Humanising AI: Driverless cars to be trained on morality to make life and death decisions
AI to be taught morality by making use of results from "Moral Machine".
MIT researchers have been working on an artificial intelligence (AI) program that might be used in self-driving cars and training them in ethics and morality. Based on responses they gathered using their "Moral Machine", they are designing a system that responds to crash situations in the way a human would.
The Moral Machine is an MIT simulator that tackles the moral dilemma of autonomous car crashes. It poses a number of no-win type scenarios that range from crashing into barriers or into pedestrians. In both outcomes, people will die and it is up to the respondent to choose who lives. After nearly a year of collecting over 18 million responses, they have applied the results to the AI program.
An Outline report mentions that the Moral Machine is a cache of gut feelings of random internet users from around the world. Using this data, Ariel Procaccia from Carnegie Mellon University and Iyad Rahwan of MIT and one of the minds behind the Moral Machine created an AI that can evaluate situations where an autonomous car needs to kill someone.

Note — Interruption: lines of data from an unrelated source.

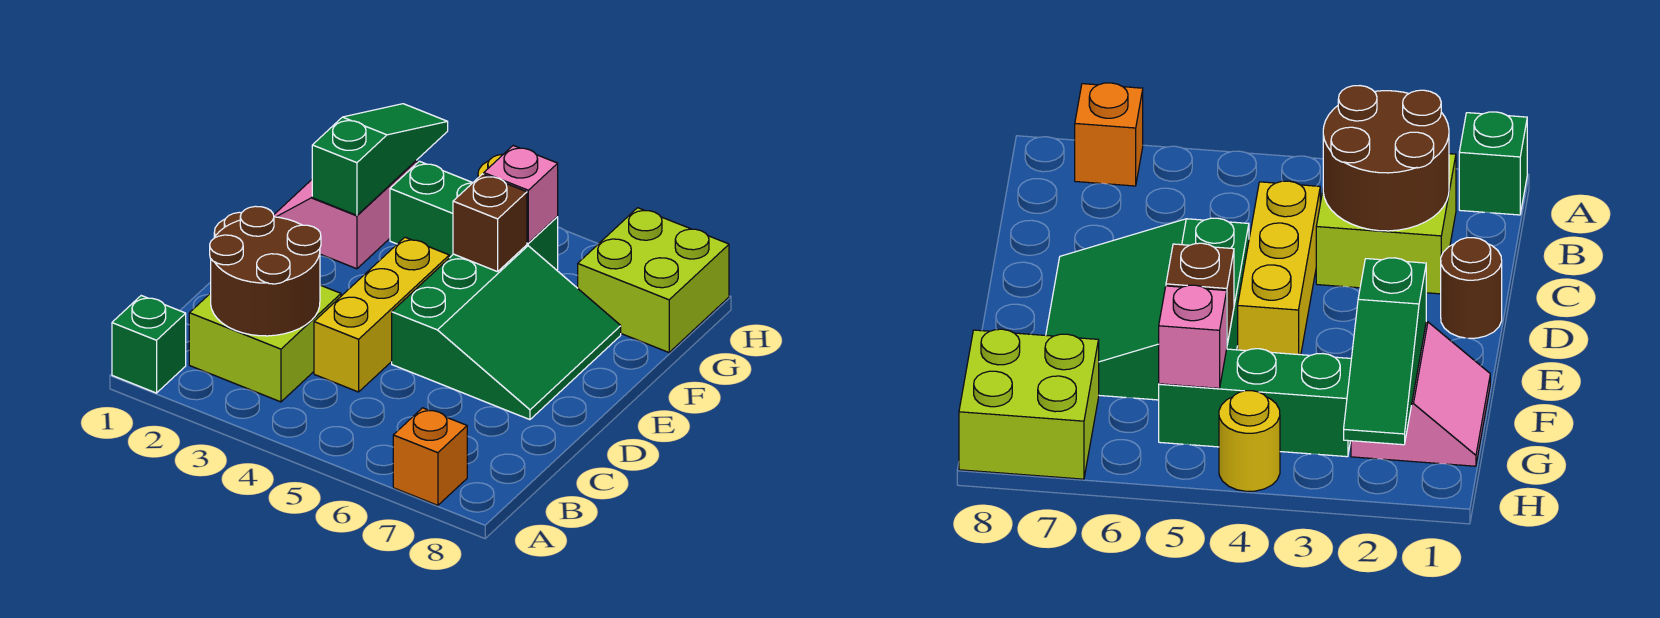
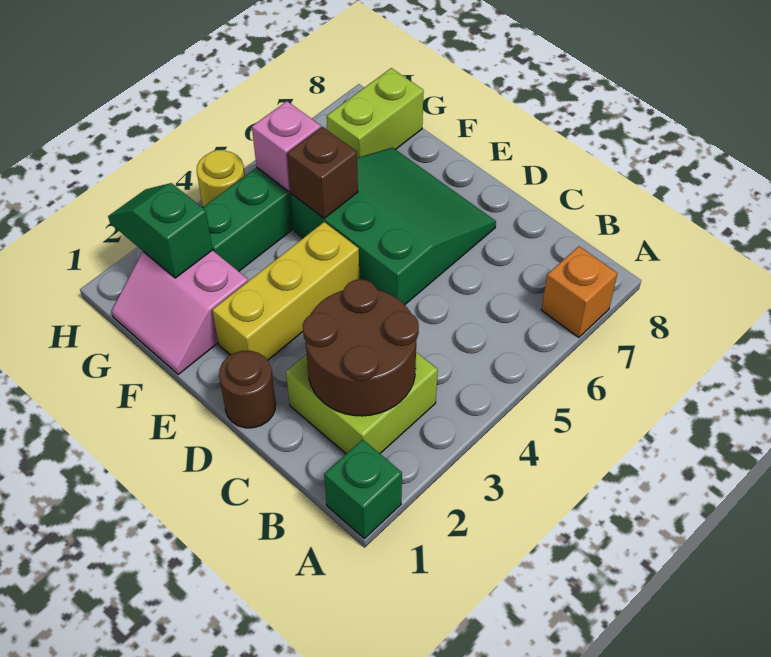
yellow 1x3 brick [314,237,449,392] -> yellow 1x3 brick turned to [212,222,359,360]
green 1x3 slope [312,104,448,215] -> green 1x2 slope [108,183,213,278]
lime 2x2 brick [578,208,729,352] -> lime 1x2 brick [327,68,424,158]

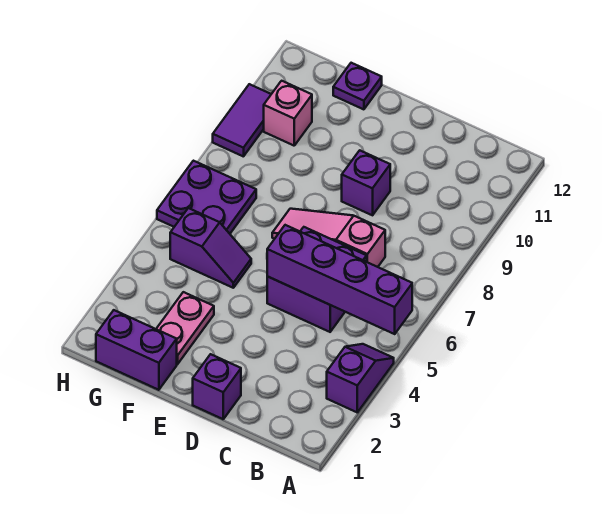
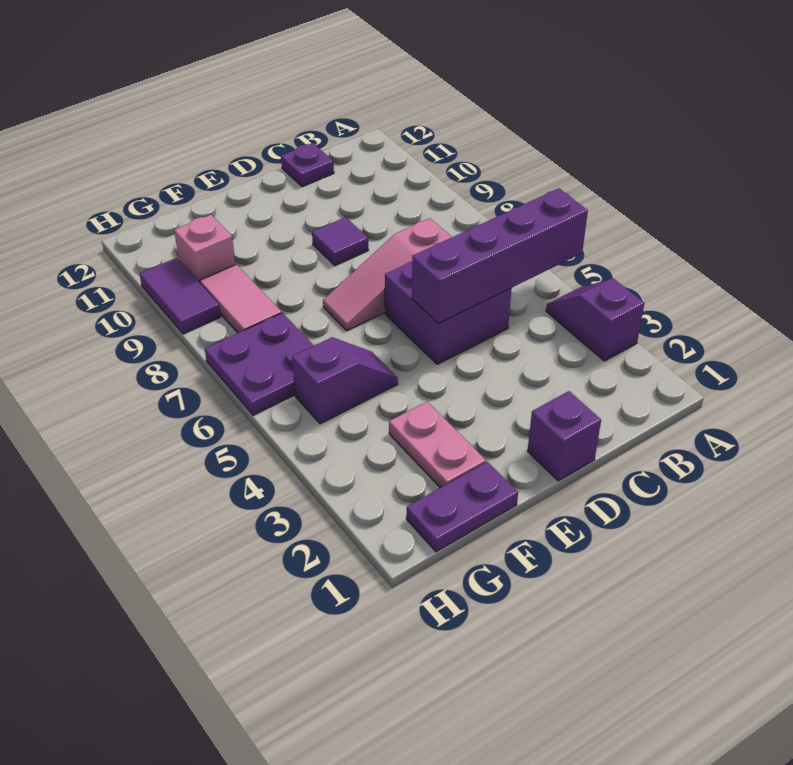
purple 1x1 brick [342,150,390,215] -> purple 1x1 tile [312,217,368,266]
purple 1x2 brick [96,310,177,390] -> purple 1x2 plate [406,462,518,552]
purple 1x1 plate [333,63,382,109] -> purple 1x1 plate moved to [281,143,334,187]
none -> pink 1x2 tile [200,265,281,333]

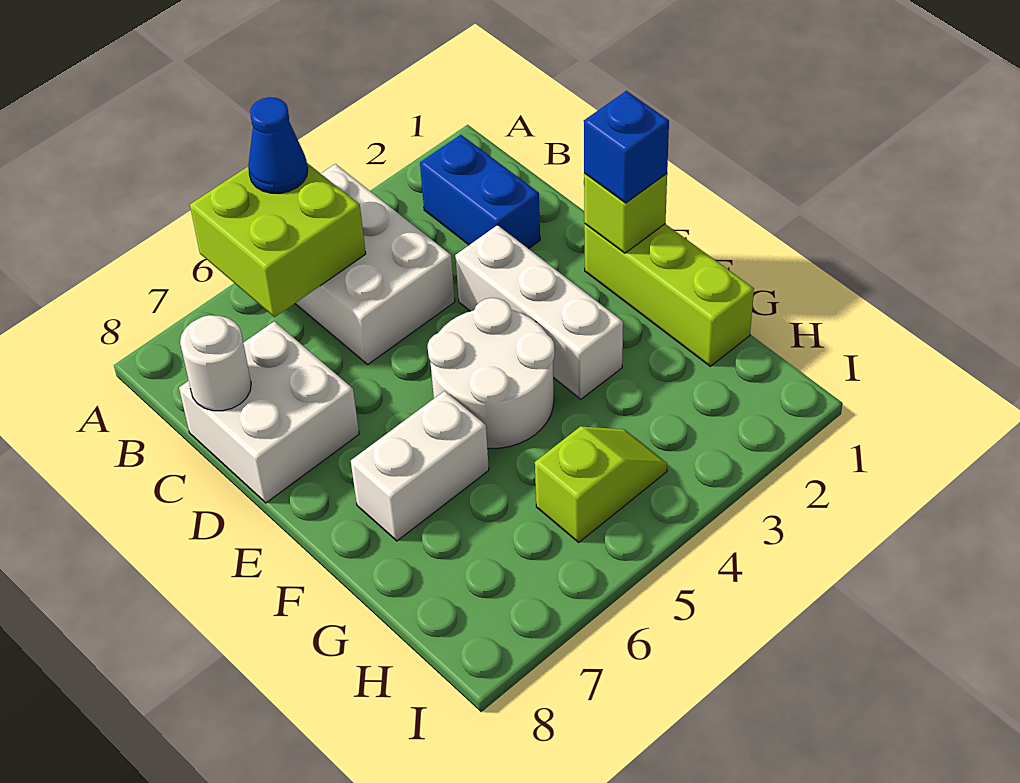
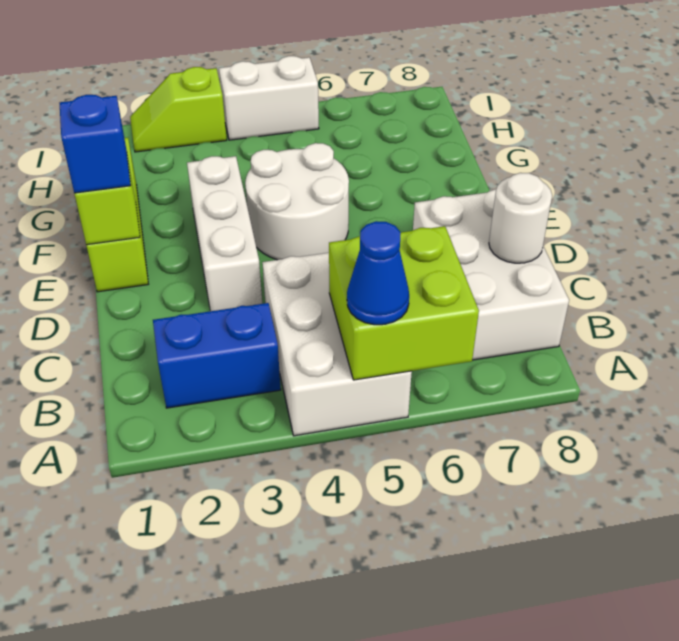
blue 1x2 brick [420,135,540,249] -> blue 1x2 brick turned to [153,303,281,408]
white 2x2 brick [179,321,359,503] -> white 2x3 brick [413,189,569,360]
white 1x2 brick [351,391,489,541] -> white 1x2 brick moved to [219,56,319,140]
lime 1x2 slope [535,426,667,542] -> lime 1x2 slope moved to [130,67,227,152]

While there are millions of votes to go with, the report points out that there are an innumerable number of situations that a car will face in a pedestrian crossing with combinations of people and animals that might not have been covered by the Moral Machine.
The AI will have to learn how to apply existing votes to these situations and then learn how they work in situations that have not been voted on, says the report. AI programs excel at such operations and finding patterns and getting answers for predictive tasks out of millions of data points is quite a simple task for AI to accomplish. It will be able to make use of the collective ethical intuitions of the many Moral Machine respondents, points out the report.
While Procaccia believes that the AI is not yet ready for deployment, he said: "It is a proof of concept, showing that democracy can help address the grand challenge of ethical decision making in AI."
Since the system uses millions of viewpoints to make complex decisions and not just from a small controlled group, the report quotes a paper from Duke University which concluded that an AI could result in operating a morally better system than any individual human can.
Crowdsourcing morality does not make AI ethical, says James Grimmelmann, a professor at Cornell Law School. Rather, "it makes the AI ethical or unethical in the same way that large numbers of people are ethical or unethical".
You can also participate in the Moral Machine questionnaire here.
While most autonomous car makers and companies that are designing self-driving vehicles seem to have got the driving aspect right, there seems to be a wide gap in the ethical and moral stand that a vehicle is forced to take when dealing with a crash. Several regulators around the world have started to formulate their own versions of what they think is the right way for autonomous cars to operate in death scenarios.